Begin Provided text
Ecosyste.ms: Awesome

An open API service indexing awesome lists of open source software.

https://github.com/deeppavlov/Slavic-BERT-NER

Shared BERT model for 4 languages of Bulgarian, Czech, Polish and Russian. Slavic NER model.
https://github.com/deeppavlov/Slavic-BERT-NER

Last synced: 2 months ago
JSON representation

Shared BERT model for 4 languages of Bulgarian, Czech, Polish and Russian. Slavic NER model.

Lists

README

        

# Slavic BERT NER

***Notice:** The repo is left as-is, the Slavic BERT model is now as part of [DeepPavlov repo](https://github.com/deepmipt/DeepPavlov).*

**BERT** is a method of pre-training language representations, meaning that we train a general-purpose "language understanding" model on a large text corpus (like Wikipedia), and then use that model for downstream NLP tasks that we care about (like question answering). For details see original [BERT github](https://github.com/google-research/bert).
End Provided text
Begin Excerpted data
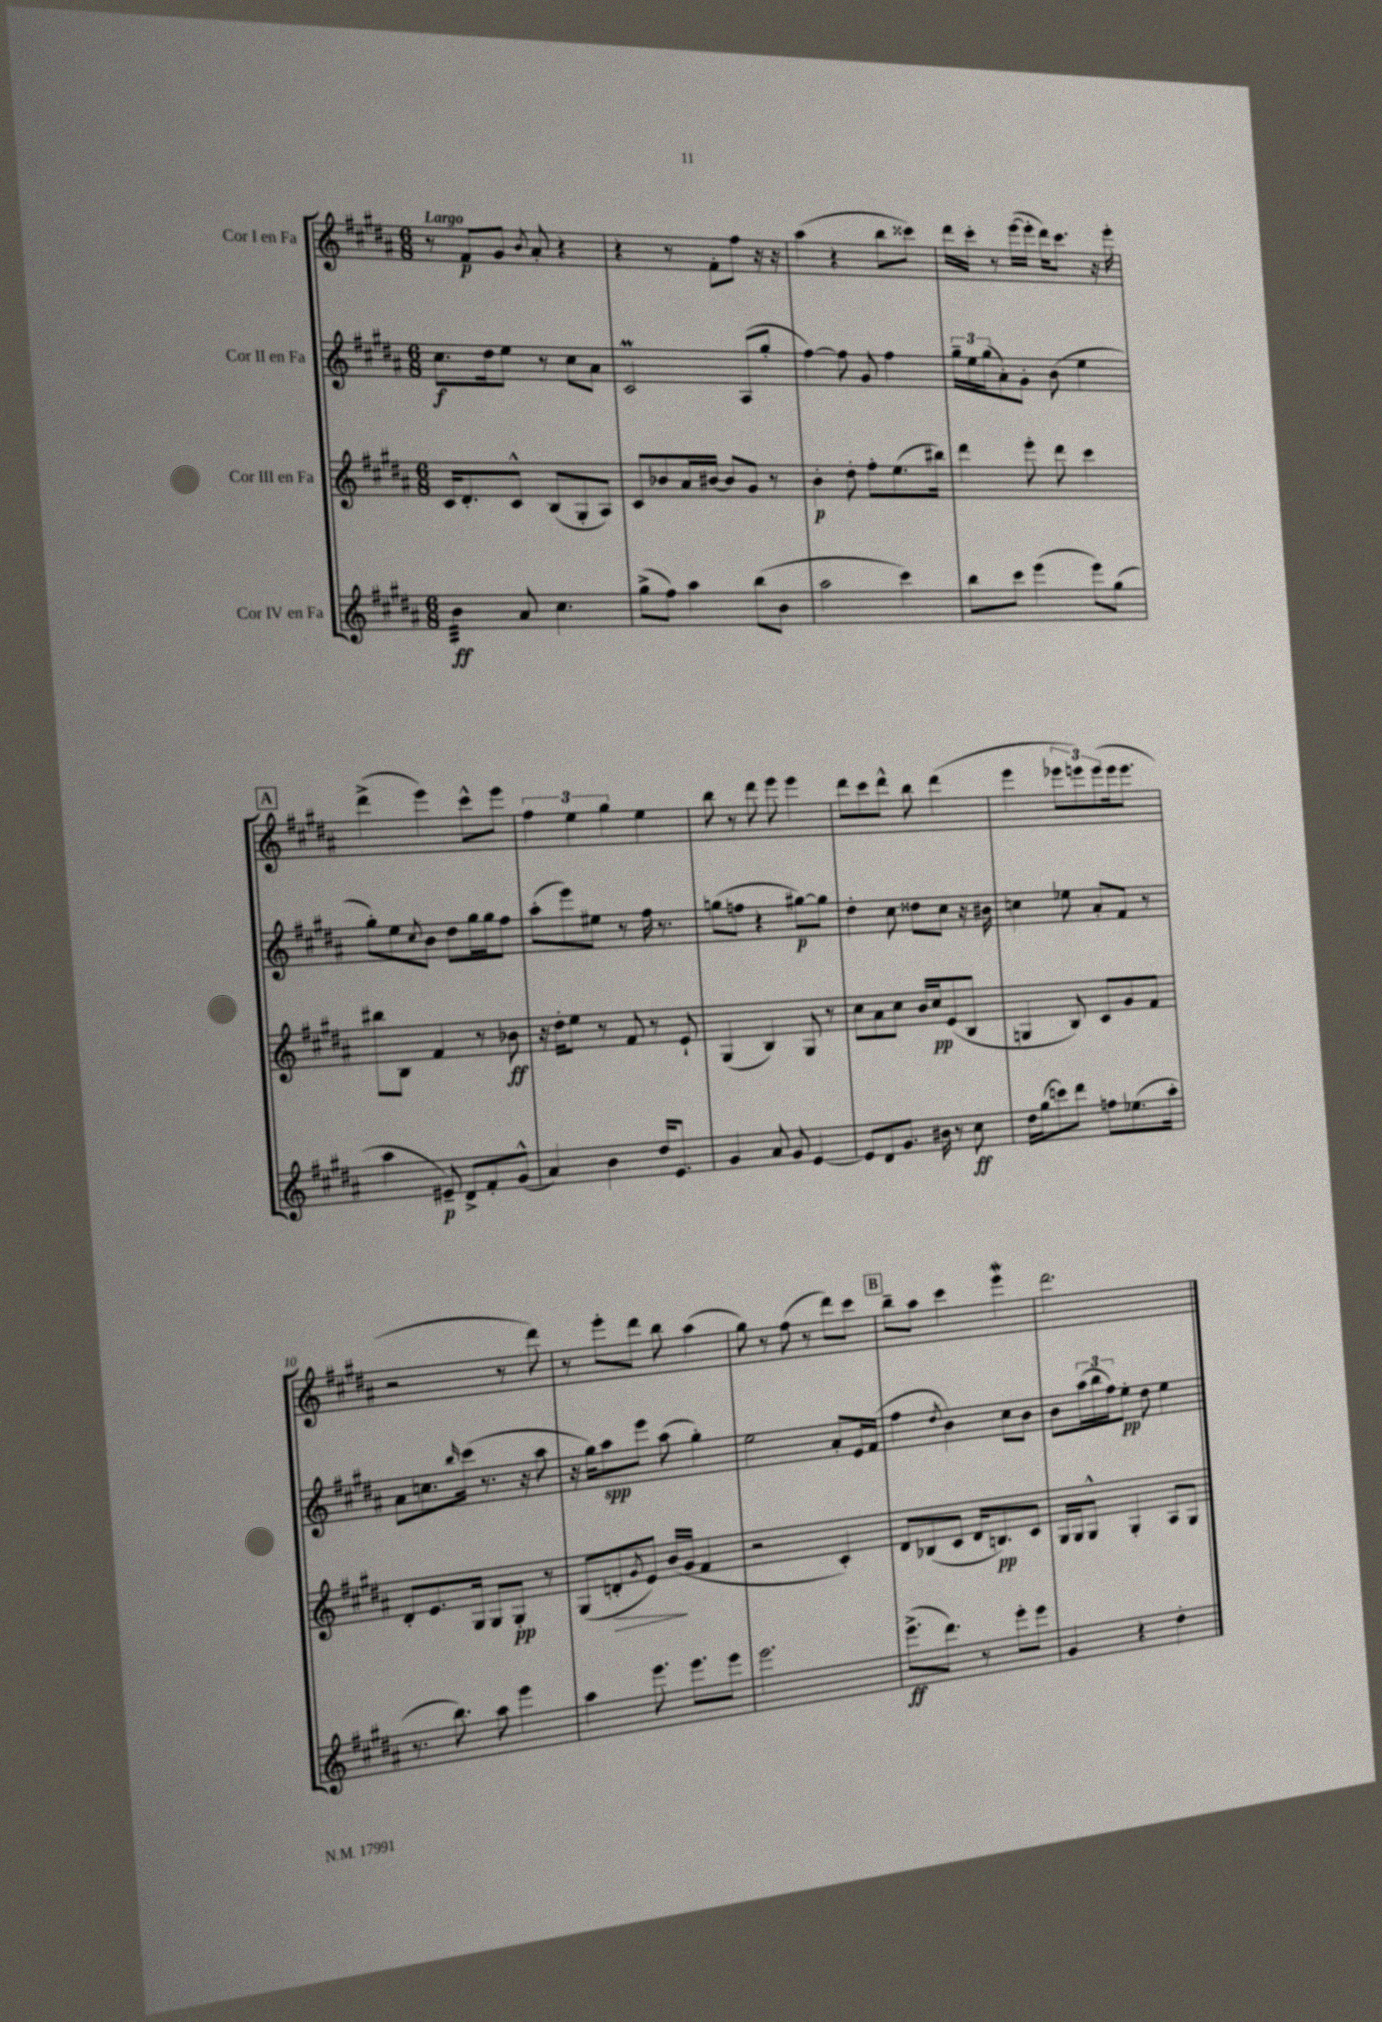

**kern	**dynam	**kern	**dynam	**kern	**dynam	**kern	**dynam
*part4	*part4	*part3	*part3	*part2	*part2	*part1	*part1
*staff4	*staff4	*staff3	*staff3	*staff2	*staff2	*staff1	*staff1
*I"Cor IV en Fa	*	*I"Cor III en Fa	*	*I"Cor II en Fa	*	*I"Cor I en Fa	*
*clefG2	*	*clefG2	*	*clefG2	*	*clefG2	*
*k[f#c#g#d#a#]	*	*k[f#c#g#d#a#]	*	*k[f#c#g#d#a#]	*	*k[f#c#g#d#a#]	*
*M6/8	*	*M6/8	*	*M6/8	*	*M6/8	*
=1	=1	=1	=1	=1	=1	=1	=1
!	!	!	!	!	!	!LO:TX:a:B:t=Largo	!
*tremolo	*	*	*	*	*	*	*
32b\LLL	ff	16c#/KL	.	8.cc#\L	f	8r	.
32b\	.	.	.	.	.	.	.
32b\	.	8.d#'/	.	.	.	.	.
32b\	.	.	.	.	.	.	.
32b\	.	.	.	.	.	8f#/L	p
32b\	.	.	.	.	.	.	.
32b\	.	.	.	16dd#\k	.	.	.
32b\JJJ	.	.	.	.	.	.	.
*Xtremolo	*	*	*	*	*	*	*
8a#/	.	8c#^^/J	.	8ee\J	.	8g#/J	.
.	.	.	.	.	.	8qb/	.
4.cc#\	.	(8B/L	.	8r	.	8a#'/	.
.	.	8G#'/	.	8cc#\L	.	4r	.
.	.	8A#/J)	.	8a#\J	.	.	.
=2	=2	=2	=2	=2	=2	=2	=2
(8gg#^\L	.	8c#/L	.	2c#M/	.	4r	.
8ff#\J)	.	8b-X/	.	.	.	.	.
4aa#\	.	16a#/L	.	.	.	8r	.
.	.	[16b#X/JJ	.	.	.	.	.
.	.	8b#/L]	.	.	.	8f#'\L	.
(8bb\L	.	8g#/J	.	(8A#/L	.	8ff#\J	.
8b\J	.	8r	.	8gg#'/J	.	16r	.
.	.	.	.	.	.	16r	.
=3	=3	=3	=3	=3	=3	=3	=3
2aa#\	.	4b'\	p	[4ff#\)	.	(4aa#\	.
.	.	8dd#'\	.	8ff#\]	.	4r	.
.	.	8ff#'\L	.	8g#/	.	.	.
4ccc#\)	.	(8.ee\	.	4ff#\	.	8bb\L	.
.	.	.	.	.	.	8ccc##X\J)	.
.	.	16bb#X\Jk)	.	.	.	.	.
=4	=4	=4	=4	=4	=4	=4	=4
8bb\L	.	4ddd#\	.	24gg#~\LL	.	16ddd#\LL	.
.	.	.	.	24ee\	.	.	.
.	.	.	.	.	.	16ccc#'\JJ	.
.	.	.	.	(24gg#\J	.	.	.
8ccc#\J	.	.	.	8a#'\)	.	8r	.
(4eee\	.	8eee'\	.	8g#'\J	.	([16eee\LL	.
.	.	.	.	.	.	16eee'\JJ]	.
.	.	8ddd#\	.	(8b\	.	16ddd#\KL)	.
.	.	.	.	.	.	8.ccc#\J	.
8eee\L)	.	4ccc#\	.	4ee\	.	.	.
(8gg#\J	.	.	.	.	.	16r	.
.	.	.	.	.	.	16eee'\	.
!!LO:LB:g=z
!!LO:REH:place=s1:t=A
=5	=5	=5	=5	=5	=5	=5	=5
4aa#\	.	8bb#X\L	.	8gg#'\L)	.	(4ddd#^\	.
.	.	8B\J	.	8ee\	.	.	.
.	.	.	.	8qcc#/	.	.	.
8e#X~/)	p	4f#/	.	8b\J	.	4eee\)	.
8d#^/L	.	.	.	8dd#\L	.	.	.
8f#'/	.	8r	.	16gg#\L	.	8ccc#^^\L	.
.	.	.	.	16gg#\J	.	.	.
(8g#^^/J	.	8b-X\	ff	8ff#\J	.	8eee\J	.
=6	=6	=6	=6	=6	=6	=6	=6
4a#/)	.	16r	.	(8aa#'\L	.	6ff#\	.
.	.	16dd#'\KL	.	.	.	.	.
.	.	8ee\J	.	8eee\)	.	.	.
.	.	.	.	.	.	6ee\	.
4b\	.	8r	.	8ee#X\J	.	.	.
.	.	.	.	.	.	6gg#\	.
.	.	8f#/	.	8r	.	.	.
16dd#/KL	.	8r	.	16ff#\	.	4ee\	.
8.e/J	.	.	.	8.r	.	.	.
.	.	8e`/	.	.	.	.	.
=7	=7	=7	=7	=7	=7	=7	=7
4g#/	.	(4G#/	.	(8ggn\L	.	8bb\	.
.	.	.	.	8ffn\J	.	8r	.
8a#/	.	4B/)	.	4r	.	8ddd#\	.
8g#/	.	.	.	.	.	8eee\	.
[4e/	.	8G#/	.	[8gg#X\L)	p	4eee\	.
.	.	8r	.	8gg#\J]	.	.	.
=8	=8	=8	=8	=8	=8	=8	=8
8e/L]	.	8cc#\L	.	4dd#'\	.	8ddd#\L	.
8d#/	.	8a#\	.	.	.	8ccc#\	.
8.g#/J	.	8cc#\J	.	8cc#\	.	8ddd#^^\J	.
.	.	16b/LL	.	8dd##X\L	.	8bb\	.
16b#X\	.	16cc#/J	pp	.	.	.	.
8r	.	(8e/	.	8cc#\J	.	(4ddd#\	.
8cc#\	ff	8B/J	.	16r	.	.	.
.	.	.	.	16b#X\	.	.	.
=9	=9	=9	=9	=9	=9	=9	=9
16dd#\LL	.	4Gn/	.	4ccn\	.	4eee\	.
(16gg#\J	.	.	.	.	.	.	.
8cccn\)	.	.	.	.	.	.	.
8ddd#\J	.	8B/)	.	8ee-X\	.	12eee-X\L	.
.	.	.	.	.	.	12eeen\)	.
8ffn\L	.	8c#/L	.	8a#'/L	.	.	.
.	.	.	.	.	.	(12eee\	.
(8.ee-X\	.	8g#/	.	8f#/J	.	16eee\k	.
.	.	.	.	.	.	8.eee\J	.
.	.	8f#/J	.	8r	.	.	.
16aa#'\Jk	.	.	.	.	.	.	.
!!LO:LB:g=z
=10	=10	=10	=10	=10	=10	=10	=10
8.r	.	8d#'/L	.	8a#\L	.	2r	.
.	.	8.e/	.	8.ccn\	.	.	.
8.bb\)	.	.	.	.	.	.	.
.	.	.	.	16qqbb/	.	.	.
.	.	16G#/Jk	.	(16ccc#\Jk	.	.	.
8aa#\	.	8G#/L	.	8.r	.	.	.
4eee\	.	8G#'/J	pp	.	.	8r	.
.	.	.	.	16r	.	.	.
.	.	8r	.	8aa#\	.	8ddd#\)	.
=11	=11	=11	=11	=11	=11	=11	=11
4aa#\	.	(8G#/L	.	16r	.	8r	.
.	.	.	.	16gg#\KL)	.	.	.
!	!	!	!LO:HP:b	!	!	!	!
.	.	8dn'/	>	8aa#\	spp	8eee'\L	.
.	.	8qg#/	.	.	.	.	.
8.eee\	.	8e/J)	.	8eee\J	.	8ddd#\J	.
.	.	(16b/LL	.	(8aa#\	.	8bb\	.
8.eee\L	.	16g#/JJ	]	.	.	.	.
.	.	4f#/	.	4gg#'\)	.	(4aa#\	.
8eee\J	.	.	.	.	.	.	.
=12	=12	=12	=12	=12	=12	=12	=12
2.eee\	.	2r	.	2ee\	.	8gg#\)	.
.	.	.	.	.	.	8r	.
.	.	.	.	.	.	(8ff#\	.
.	.	.	.	.	.	8r	.
.	.	4c#'/)	.	8a#'/L	.	8ddd#\L)	.
.	.	.	.	16e/L	.	8ccc#\J	.
.	.	.	.	(16f#/JJ	.	.	.
!!LO:REH:place=s1:t=B
=13	=13	=13	=13	=13	=13	=13	=13
(8.eee^\L	ff	8d#/L	.	4ff#\	.	8bb~\L	.
.	.	(8B-X/	.	.	.	8aa#\J	.
8.ddd#\J)	.	.	.	.	.	.	.
.	.	.	.	8qdd#/	.	.	.
.	.	8c#/J	.	4b\)	.	4ccc#\	.
8r	.	16d#/KL	.	.	.	.	.
.	.	8.Bn/)	pp	.	.	.	.
8eee'\L	.	.	.	8cc#\L	.	4eeew\	.
8eee\J	.	8c#/J	.	8b\J	.	.	.
=14	=14	=14	=14	=14	=14	=14	=14
4g#/	.	16G#/LL	.	8b\L	.	2.ddd#\	.
.	.	16G#/J	.	.	.	.	.
.	.	8G#^^/J	.	(24aa#\L	.	.	.
.	.	.	.	24bb\	.	.	.
.	.	.	.	24ff#\J)	.	.	.
4r	.	4G#'/	.	8ee'\J	pp	.	.
.	.	.	.	8dd#\	.	.	.
4dd#'\	.	8A#/L	.	4ee\	.	.	.
.	.	8G#/J	.	.	.	.	.
==	==	==	==	==	==	==	==
*-	*-	*-	*-	*-	*-	*-	*-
End Excerpted data
#### [To do]
(1) Answer these questions about the Slavic BERT NER page:
(a) Which four languages does the shared BERT model cover?
(b) According to the notice, where is the Slavic BERT model now?
(c) What large text corpus is given as an example for pre-training?
(2) Duplicate the stretch of the Slavic BERT NER page from "# Slavic BERT" through "original [BERT github](https://github.com/google-research/bert).".
(3) Go on with the Slavic BERT NER page, starting after its last sentence.
The entries have no connection to the text about the Slavic BERT NER page.

#### [Task-by-task outputs]
(1)
(a) Bulgarian, Czech, Polish and Russian.
(b) It is now part of the DeepPavlov repo.
(c) Wikipedia.

(2)
# Slavic BERT NER

***Notice:** The repo is left as-is, the Slavic BERT model is now as part of [DeepPavlov repo](https://github.com/deepmipt/DeepPavlov).*

**BERT** is a method of pre-training language representations, meaning that we train a general-purpose "language understanding" model on a large text corpus (like Wikipedia), and then use that model for downstream NLP tasks that we care about (like question answering). For details see original [BERT github](https://github.com/google-research/bert).

(3)
The repository contains **Bulgarian**+**Czech**+**Polish**+**Russian** specific:
- [shared BERT model](#slavic-bert)
- [NER model (`PER`, `LOC`, `ORG`, `PRO`, `EVT`)](#slavic-bert)

Our academic paper which describes tuning Transformers for NER task in detail can be found here: https://www.aclweb.org/anthology/W19-3712/.

## Slavic BERT

The Slavic model is the result of transfer from `2018_11_23/multi_cased_L-12_H-768_A-12` Multilingual BERT model to languages of Bulgarian (`bg`), Czech (`cs`), Polish (`pl`) and Russian (`ru`). The fine-tuning was performed with a stratified dataset of `bg`, `cs` and `pl` Wikipedias and `ru` news.

The model format is the same as in the original repository.

* **[`BERT, Slavic Cased`](http://files.deeppavlov.ai/deeppavlov_data/bg_cs_pl_ru_cased_L-12_H-768_A-12.tar.gz)**:
4 languages, 12-layer, 768-hidden, 12-heads, 110M parameters, 600Mb

## Slavic NER

Named Entity Recognition (further, **NER**) is a task of recognizing named entities in text, as well as detecting their type.

We used Slavic BERT model as a base to build NER system. First, we feed each input word into WordPiece case-sensitive tokenizer and extract the final hidden representation corresponding to the first subtoken in each word. These representations are fed into a classification dense layer over the NER label set. A token-level CRF layer is also added on top.

![BERT NER diagram](bert_ner_diagram.png)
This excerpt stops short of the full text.